WHAT THE TASK REQUIRES — When you return the data, keep every line exactly as it is and leave out the pictures.

RECORDS FOR THE EXERCISE —
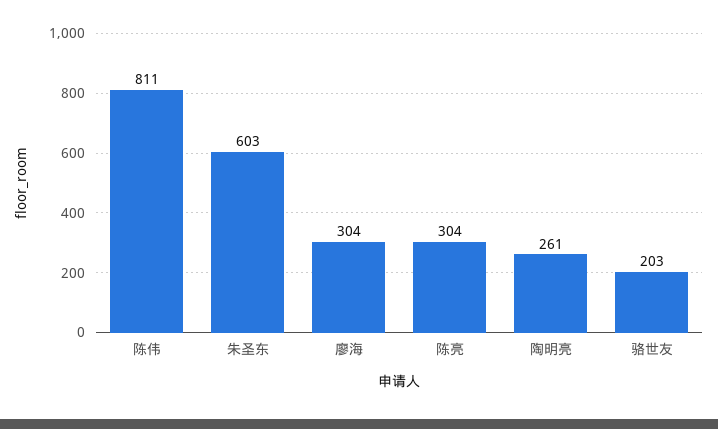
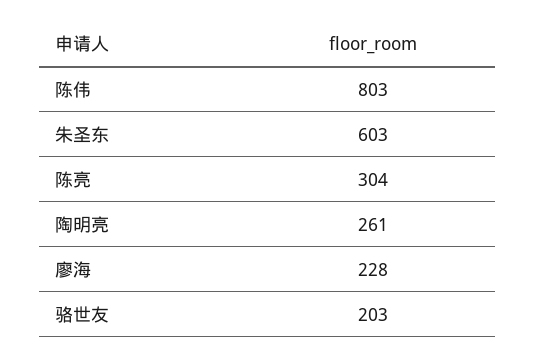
  {
-   "陈伟": 811,
+   "陈伟": 803,
    "朱圣东": 603,
-   "廖海": 304,
+   "廖海": 228,
    "陈亮": 304,
    "陶明亮": 261,
    "骆世友": 203
  }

ANSWER BOX —
  {
-   "陈伟": 811,
+   "陈伟": 803,
    "朱圣东": 603,
-   "廖海": 304,
+   "廖海": 228,
    "陈亮": 304,
    "陶明亮": 261,
    "骆世友": 203
  }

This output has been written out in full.